Irfan Hoat is Manager of the Programme Development Unit for IFWEA affiliate the Labour Education Foundation (LEF) in Pakistan. He explains why they are developing the Adult Literacy for Workers, and how it works:
According to the economic survey of Pakistan 2019, the literacy rate in Pakistan is 55.3%. According to estimates, out of a 70 million person labour force, only 900 000 labourers have social security cards, while 260 000 are registered in the Employees Old-Age Benefits Institution. It has been studied that 80% of the formal labour force is not getting the correct wage as per the minimum wage notification. It is a challenge to address these issues, as the labour force is not organised; only 3% of labourers are members of a trade union in Pakistan. Most labourers are illiterate, and battle to claim their rights within the legal framework. There is a need to educate the labour force and organise them into trade unions.
What is the aim of the Adult Literacy for Workers course?
This online course is for development practitioners who work for the rights of people living in poverty at the grassroots level. They will learn about participatory approaches and how to understand the power dynamics within society and address the root causes of poverty. Most workers in Pakistan do not have reading and writing skills and find it difficult to manage their daily wage records. It has been observed, for example, that accountants in the brick kiln sector are involved in embezzlement, but the brick kiln worker has no other option than to trust their records. Besides that, they do not know their legal rights.
How does literacy relate to supporting workers?
LEF is rights-based organisation and we believe that poverty is caused by the violation of the rights of an individual; we also believe that rights can be claimed through struggle. The powerless segment of society has to develop the power within. Education is a sustainable way to develop the power within, therefore we focus on adult literacy.
How have you put the course together – how does it work?
This course is designed for development practitioners/adult literacy facilitators who are directly in contact with communities/workers. The objective of the course is to train the development practitioners so that they can start the adult literacy programme for workers.
The course has five topics.
- Understanding the theory and philosophy of Paulo Freire and Robert Robert Chambers.
- Facilitation skills for developing the participatory primer.
- Development of the participatory primer.
- Structuring reading and writing and numeracy.
- Online literacy: Learner’s freedom from place and time.
In the first topic, the course participants will get conceptual clarity on power dynamics class differences and exploitation of labour. They will also learn how exploitation has deep roots which start from the household and move to the international level. They will also learn about the change process from individual to the international level.
In the second topic, the participants will learn facilitation skills. The facilitator must have democratic values and should be passionate about positive change within society; they must also have solidarity with workers/people living in poverty.
In the third topic, the participants will learn the participatory tools and techniques through with they will develop the primer.
In the fourth topic, the participants will learn about how we can educate in another language with people who do not know reading and writing skills in any language.

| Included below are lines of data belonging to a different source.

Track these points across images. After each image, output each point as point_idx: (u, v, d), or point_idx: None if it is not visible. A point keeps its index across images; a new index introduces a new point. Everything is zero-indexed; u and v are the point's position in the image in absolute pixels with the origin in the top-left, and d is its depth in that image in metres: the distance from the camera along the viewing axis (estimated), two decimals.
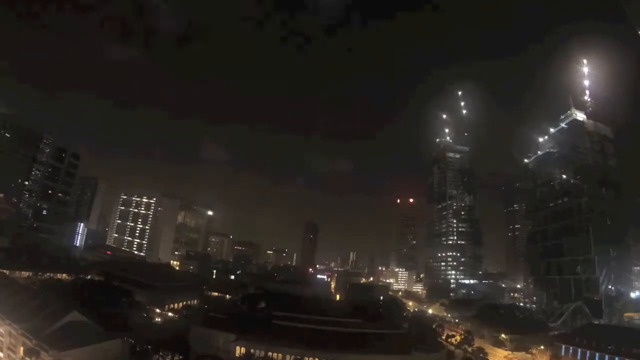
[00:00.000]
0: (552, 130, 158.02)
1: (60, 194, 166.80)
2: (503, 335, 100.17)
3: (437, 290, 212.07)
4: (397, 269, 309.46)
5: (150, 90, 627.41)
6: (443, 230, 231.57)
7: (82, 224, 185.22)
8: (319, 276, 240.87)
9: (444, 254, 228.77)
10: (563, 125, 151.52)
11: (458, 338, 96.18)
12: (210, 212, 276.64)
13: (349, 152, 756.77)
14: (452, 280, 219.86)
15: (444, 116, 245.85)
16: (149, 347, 59.20)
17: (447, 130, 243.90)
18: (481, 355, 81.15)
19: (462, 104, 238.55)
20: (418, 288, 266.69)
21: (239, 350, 63.19)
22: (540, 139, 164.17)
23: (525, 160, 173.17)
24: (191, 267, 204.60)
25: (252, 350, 62.33)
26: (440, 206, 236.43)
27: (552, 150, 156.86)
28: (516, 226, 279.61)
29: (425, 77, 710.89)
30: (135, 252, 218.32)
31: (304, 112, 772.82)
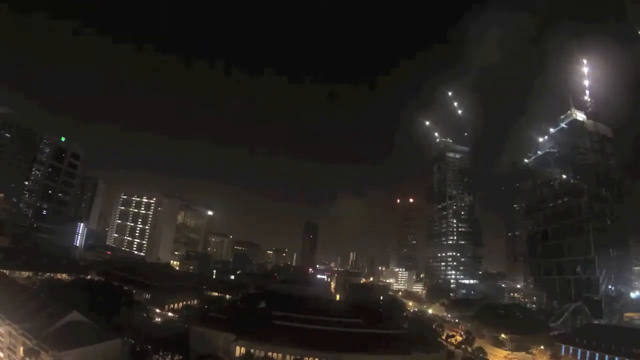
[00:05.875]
0: (552, 130, 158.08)
1: (60, 194, 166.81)
2: (503, 335, 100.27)
3: (437, 290, 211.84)
4: (397, 269, 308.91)
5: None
6: (443, 230, 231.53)
7: (82, 224, 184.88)
8: (318, 276, 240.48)
9: (444, 254, 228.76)
10: (563, 125, 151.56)
11: (458, 338, 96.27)
12: (210, 212, 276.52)
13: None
14: (452, 280, 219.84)
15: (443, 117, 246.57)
16: (149, 347, 59.19)
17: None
18: (481, 355, 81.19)
19: (459, 104, 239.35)
20: (418, 288, 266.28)
21: (239, 350, 63.13)
22: (540, 139, 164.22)
23: (525, 160, 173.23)
24: (191, 267, 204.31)
25: (252, 350, 62.24)
26: (440, 206, 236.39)
27: (552, 150, 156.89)
28: (516, 226, 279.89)
29: (423, 79, 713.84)
30: (135, 252, 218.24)
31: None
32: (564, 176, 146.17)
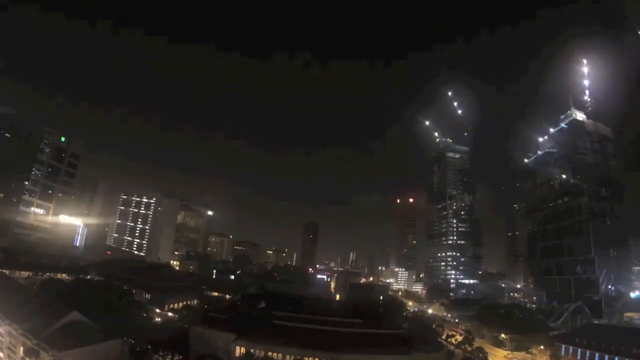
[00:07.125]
0: (552, 130, 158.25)
1: (60, 194, 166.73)
2: (503, 335, 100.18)
3: (437, 290, 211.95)
4: (397, 269, 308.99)
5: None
6: (443, 230, 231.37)
7: (82, 224, 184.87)
8: (318, 276, 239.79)
9: (444, 254, 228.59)
10: (563, 125, 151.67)
11: (458, 338, 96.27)
12: (210, 212, 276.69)
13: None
14: (452, 280, 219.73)
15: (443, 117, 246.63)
16: (149, 347, 59.17)
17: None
18: (481, 355, 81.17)
19: (459, 104, 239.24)
20: (418, 288, 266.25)
21: (239, 350, 63.14)
22: (540, 139, 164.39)
23: (525, 160, 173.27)
24: (191, 267, 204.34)
25: (252, 350, 62.26)
26: (440, 206, 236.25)
27: (552, 150, 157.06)
28: (516, 226, 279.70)
29: (423, 81, 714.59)
30: (135, 252, 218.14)
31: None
32: (564, 176, 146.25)
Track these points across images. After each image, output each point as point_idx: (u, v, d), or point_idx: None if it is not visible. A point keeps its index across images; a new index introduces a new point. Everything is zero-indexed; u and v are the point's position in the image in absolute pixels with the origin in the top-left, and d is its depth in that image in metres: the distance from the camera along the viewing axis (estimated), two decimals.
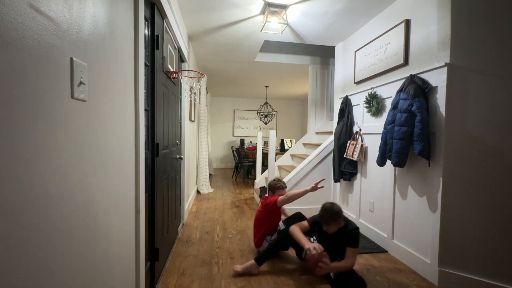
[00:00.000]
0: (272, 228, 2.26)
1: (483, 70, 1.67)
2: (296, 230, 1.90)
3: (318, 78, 4.42)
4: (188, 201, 3.35)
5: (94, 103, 0.86)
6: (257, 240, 2.28)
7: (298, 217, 2.36)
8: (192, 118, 3.51)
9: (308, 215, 2.85)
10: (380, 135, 2.24)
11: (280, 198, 2.19)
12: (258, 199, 3.87)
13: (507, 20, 1.60)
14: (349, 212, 3.02)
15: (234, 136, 8.00)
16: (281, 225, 2.32)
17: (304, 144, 4.54)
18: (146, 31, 1.51)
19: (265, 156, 5.32)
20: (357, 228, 1.81)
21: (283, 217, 2.42)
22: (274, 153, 3.35)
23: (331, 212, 1.76)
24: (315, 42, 3.35)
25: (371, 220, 2.59)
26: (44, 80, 0.63)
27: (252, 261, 1.91)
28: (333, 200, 3.27)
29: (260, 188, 3.92)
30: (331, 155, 3.19)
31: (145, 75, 1.45)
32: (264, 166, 4.95)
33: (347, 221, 1.84)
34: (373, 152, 2.55)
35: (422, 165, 1.96)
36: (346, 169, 2.88)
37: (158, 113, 1.70)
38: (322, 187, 2.08)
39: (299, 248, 2.01)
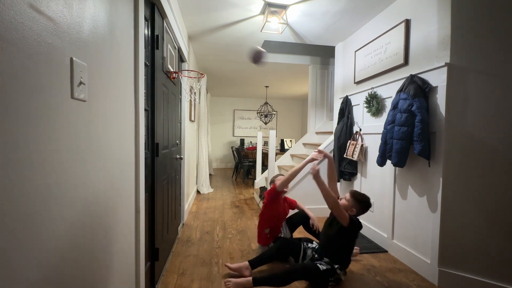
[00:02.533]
0: (276, 221, 2.19)
1: (483, 70, 1.67)
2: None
3: (318, 78, 4.42)
4: (188, 201, 3.35)
5: (94, 103, 0.86)
6: (261, 236, 2.23)
7: (301, 215, 2.34)
8: (192, 118, 3.51)
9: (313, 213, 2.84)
10: (380, 135, 2.24)
11: (278, 182, 2.14)
12: (258, 199, 3.86)
13: (507, 20, 1.60)
14: None
15: (234, 136, 8.00)
16: (283, 229, 2.28)
17: (304, 144, 4.54)
18: (146, 31, 1.51)
19: (265, 156, 5.32)
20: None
21: (291, 212, 2.40)
22: (274, 153, 3.35)
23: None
24: (315, 42, 3.35)
25: (371, 220, 2.59)
26: (44, 80, 0.62)
27: (246, 262, 1.85)
28: None
29: (260, 188, 3.92)
30: (331, 155, 3.19)
31: (145, 75, 1.45)
32: (264, 166, 4.95)
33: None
34: (373, 152, 2.55)
35: (422, 165, 1.96)
36: (346, 169, 2.88)
37: (158, 113, 1.70)
38: (317, 159, 2.07)
39: (297, 257, 1.97)
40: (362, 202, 1.79)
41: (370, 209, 2.56)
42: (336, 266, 1.76)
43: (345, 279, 1.86)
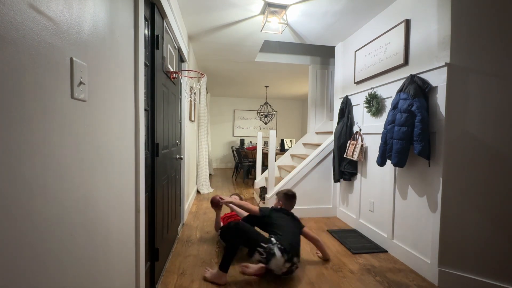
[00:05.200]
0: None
1: (483, 70, 1.67)
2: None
3: (318, 78, 4.42)
4: (188, 201, 3.35)
5: (94, 103, 0.86)
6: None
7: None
8: (192, 118, 3.51)
9: (308, 214, 2.83)
10: (380, 135, 2.24)
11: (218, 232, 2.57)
12: (258, 199, 3.86)
13: (507, 20, 1.60)
14: (349, 212, 3.02)
15: (234, 136, 8.00)
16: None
17: (304, 144, 4.54)
18: (146, 31, 1.51)
19: (265, 156, 5.32)
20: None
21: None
22: (274, 153, 3.35)
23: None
24: (315, 42, 3.35)
25: (371, 220, 2.59)
26: (44, 80, 0.62)
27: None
28: (333, 200, 3.29)
29: (260, 188, 3.92)
30: (331, 155, 3.19)
31: (145, 75, 1.45)
32: (264, 166, 4.95)
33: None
34: (373, 152, 2.55)
35: (422, 165, 1.96)
36: (346, 169, 2.88)
37: (158, 113, 1.70)
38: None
39: (251, 248, 1.88)
40: (282, 194, 2.26)
41: (370, 209, 2.59)
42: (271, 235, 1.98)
43: (300, 269, 1.95)
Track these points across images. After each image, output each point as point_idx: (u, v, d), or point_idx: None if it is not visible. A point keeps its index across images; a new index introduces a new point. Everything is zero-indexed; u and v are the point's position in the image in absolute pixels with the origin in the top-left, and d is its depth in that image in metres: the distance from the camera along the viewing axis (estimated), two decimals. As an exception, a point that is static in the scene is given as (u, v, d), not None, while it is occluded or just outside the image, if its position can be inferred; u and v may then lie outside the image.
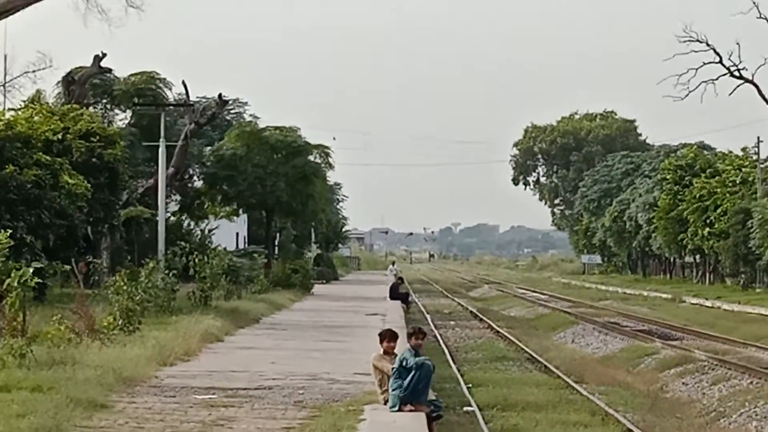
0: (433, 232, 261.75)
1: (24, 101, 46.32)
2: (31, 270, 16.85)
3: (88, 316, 18.37)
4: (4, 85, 49.49)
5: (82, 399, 11.53)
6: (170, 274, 29.02)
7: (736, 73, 58.51)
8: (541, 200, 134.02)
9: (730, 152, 72.26)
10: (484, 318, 44.28)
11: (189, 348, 19.37)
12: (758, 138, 64.78)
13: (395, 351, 12.34)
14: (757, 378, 21.95)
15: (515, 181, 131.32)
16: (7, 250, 19.11)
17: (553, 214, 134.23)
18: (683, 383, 23.88)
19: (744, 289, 57.47)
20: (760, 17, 57.01)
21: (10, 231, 20.31)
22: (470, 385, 21.17)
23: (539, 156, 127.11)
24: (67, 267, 23.85)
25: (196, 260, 32.18)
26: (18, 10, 32.86)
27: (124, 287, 21.85)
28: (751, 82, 58.82)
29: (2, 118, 34.01)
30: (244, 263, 41.66)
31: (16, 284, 16.14)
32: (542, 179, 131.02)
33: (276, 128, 57.30)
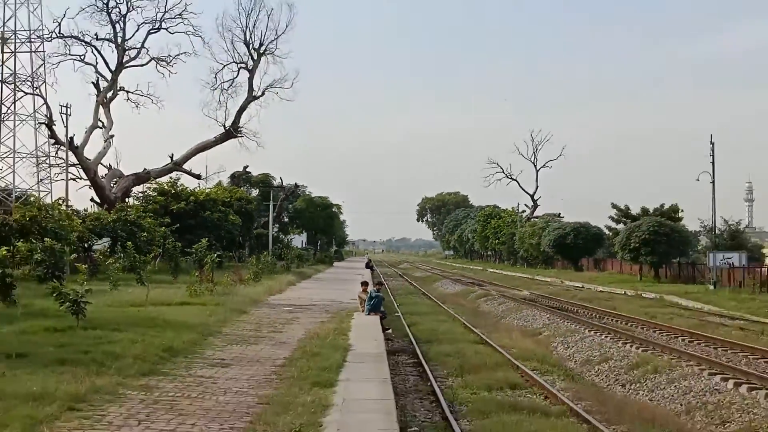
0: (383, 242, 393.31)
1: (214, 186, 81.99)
2: (215, 255, 42.79)
3: (239, 274, 41.29)
4: (205, 178, 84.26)
5: (235, 309, 27.29)
6: (272, 258, 64.55)
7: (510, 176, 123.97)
8: (428, 228, 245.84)
9: (507, 209, 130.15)
10: (404, 276, 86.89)
11: (281, 288, 42.11)
12: (518, 203, 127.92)
13: (368, 290, 29.23)
14: (516, 302, 43.94)
15: (418, 219, 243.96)
16: (206, 247, 42.84)
17: (434, 233, 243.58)
18: (486, 304, 46.45)
19: (512, 265, 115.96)
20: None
21: (207, 239, 45.64)
22: (399, 305, 42.85)
23: (428, 208, 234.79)
24: (230, 254, 66.86)
25: (283, 251, 73.12)
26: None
27: (254, 263, 50.18)
28: (515, 179, 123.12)
29: (205, 191, 68.42)
30: (304, 253, 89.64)
31: (210, 261, 39.08)
32: (429, 219, 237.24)
33: (318, 197, 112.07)
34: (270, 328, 23.11)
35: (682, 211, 72.46)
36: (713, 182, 56.53)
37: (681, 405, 17.25)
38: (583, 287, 57.31)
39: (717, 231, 65.42)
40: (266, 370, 15.59)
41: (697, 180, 57.73)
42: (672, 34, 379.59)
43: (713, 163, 56.58)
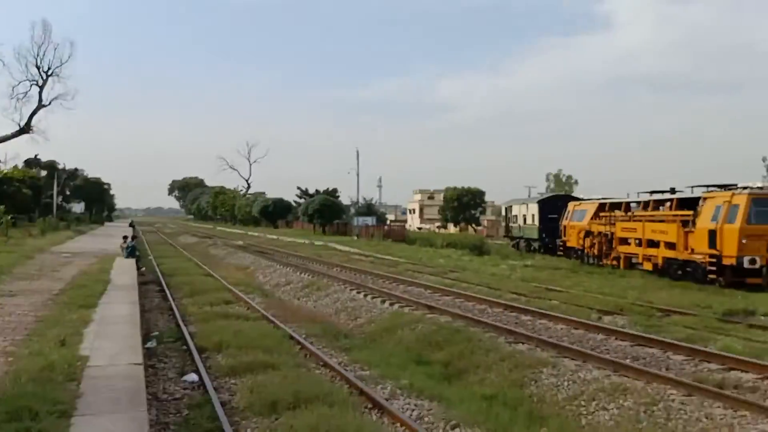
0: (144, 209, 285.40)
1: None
2: (10, 217, 35.78)
3: (29, 231, 33.40)
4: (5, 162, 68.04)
5: (24, 255, 24.35)
6: (56, 219, 54.55)
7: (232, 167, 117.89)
8: (176, 200, 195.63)
9: (231, 188, 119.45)
10: (158, 232, 72.24)
11: (62, 241, 35.75)
12: (238, 185, 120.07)
13: (127, 241, 28.07)
14: (234, 248, 41.29)
15: (169, 194, 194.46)
16: (3, 212, 35.44)
17: (180, 204, 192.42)
18: (213, 250, 42.93)
19: (233, 225, 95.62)
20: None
21: (3, 206, 36.89)
22: (152, 251, 38.46)
23: (176, 187, 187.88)
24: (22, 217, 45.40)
25: (65, 215, 59.57)
26: None
27: (41, 223, 43.86)
28: (236, 169, 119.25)
29: (3, 171, 56.50)
30: (82, 217, 77.87)
31: (5, 221, 33.16)
32: (177, 194, 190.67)
33: (93, 178, 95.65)
34: (50, 268, 20.62)
35: (340, 192, 76.74)
36: (358, 175, 60.08)
37: (332, 309, 17.79)
38: (278, 238, 57.50)
39: (360, 204, 70.34)
40: (44, 298, 13.87)
41: (348, 173, 61.19)
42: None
43: (358, 164, 59.94)
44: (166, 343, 12.08)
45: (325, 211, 64.81)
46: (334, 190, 75.49)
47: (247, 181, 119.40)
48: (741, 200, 19.99)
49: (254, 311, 16.13)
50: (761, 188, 20.73)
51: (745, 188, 20.55)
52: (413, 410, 8.27)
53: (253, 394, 8.27)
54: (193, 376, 9.49)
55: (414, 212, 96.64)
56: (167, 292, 19.30)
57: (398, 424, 7.60)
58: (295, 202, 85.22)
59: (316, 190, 77.00)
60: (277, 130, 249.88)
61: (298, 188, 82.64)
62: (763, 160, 39.85)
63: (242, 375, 9.39)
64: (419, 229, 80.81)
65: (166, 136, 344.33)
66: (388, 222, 76.31)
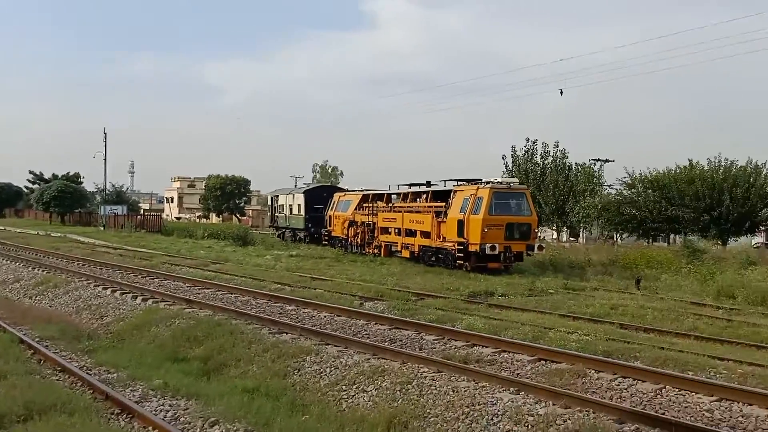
0: None
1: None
2: None
3: None
4: None
5: None
6: None
7: None
8: None
9: None
10: None
11: None
12: None
13: None
14: None
15: None
16: None
17: None
18: None
19: None
20: None
21: None
22: None
23: None
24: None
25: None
26: None
27: None
28: None
29: None
30: None
31: None
32: None
33: None
34: None
35: (84, 177, 69.95)
36: (105, 159, 55.37)
37: (73, 308, 16.20)
38: (5, 229, 50.45)
39: (108, 191, 65.28)
40: None
41: (94, 157, 55.94)
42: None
43: (105, 147, 55.11)
44: None
45: (65, 199, 58.80)
46: (76, 175, 68.19)
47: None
48: (484, 193, 22.65)
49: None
50: (500, 183, 23.72)
51: (488, 183, 23.33)
52: (168, 411, 7.90)
53: (-32, 411, 7.17)
54: None
55: (172, 201, 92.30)
56: None
57: (150, 428, 7.21)
58: (27, 188, 75.61)
59: (53, 175, 68.74)
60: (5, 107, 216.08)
61: (31, 172, 72.67)
62: (503, 158, 45.41)
63: (-47, 390, 8.08)
64: (178, 219, 77.41)
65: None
66: (141, 211, 71.59)
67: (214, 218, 74.57)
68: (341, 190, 37.50)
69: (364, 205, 31.00)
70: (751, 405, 7.51)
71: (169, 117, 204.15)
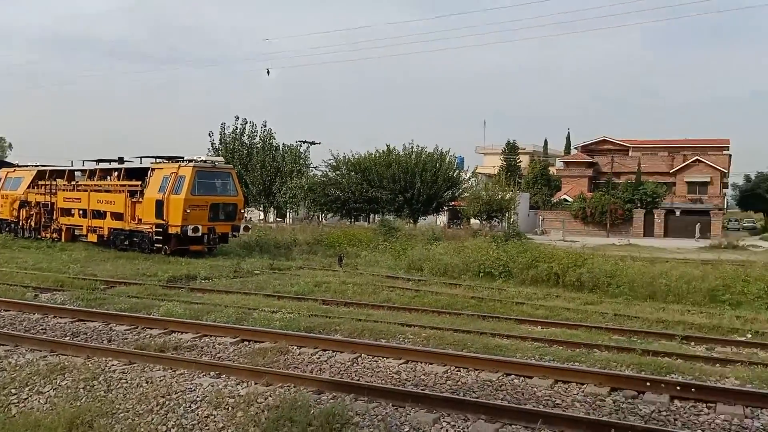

So it will be about the basic principles of learning in any language
The last topic is about using online tools like WhatsApp and how they can be used for distance learning.
What influences/theories do you use?
It has been observed that having only reading and writing skills doesn’t necessarily empower people living in poverty, but critical thinking and questioning the existing paradigm is the main ability which any literacy methodology should encourage. This participatory adult literacy module is developed by amalgamating the ideology of Paulo Freire and the methodology of Robert Chambers.
Paulo Freire said that “when we read a word we are reading the world”, so it is very important which word we use when we are educating – whether the word is promoting the status quo or will bring positive change to the lives of workers.
In most adult literacy modules, the primers come from the state/powerful institutions/outside through which they promote and strengthen existing power structures, non-democratic values, unjust economic systems and the patriarchy, so in these primers, the reality of the labour class is missing. This participatory adult literacy module is based on the realities of the labour class, to facilitate the change process.
Watch this video to see adult literacy in action:
How has IFWEA helped with the process?
IFWEA gives you the space to develop innovative ideas for workers’ education. IFWEA have provided the training to develop an online course. The IFWEA trainer facilitated a lot at every step in developing this course.
Is there a limit on how many can do the course at one time, and how long is the course?
It will be a five-week course. We will pilot the course with five to six participants; however, a maximum of 20 participants enrolment is ideal.
What language will the course be run in?
The course will be in English.
Is there an exam or a test at the end?
At the end of the course, an evaluation will be conducted.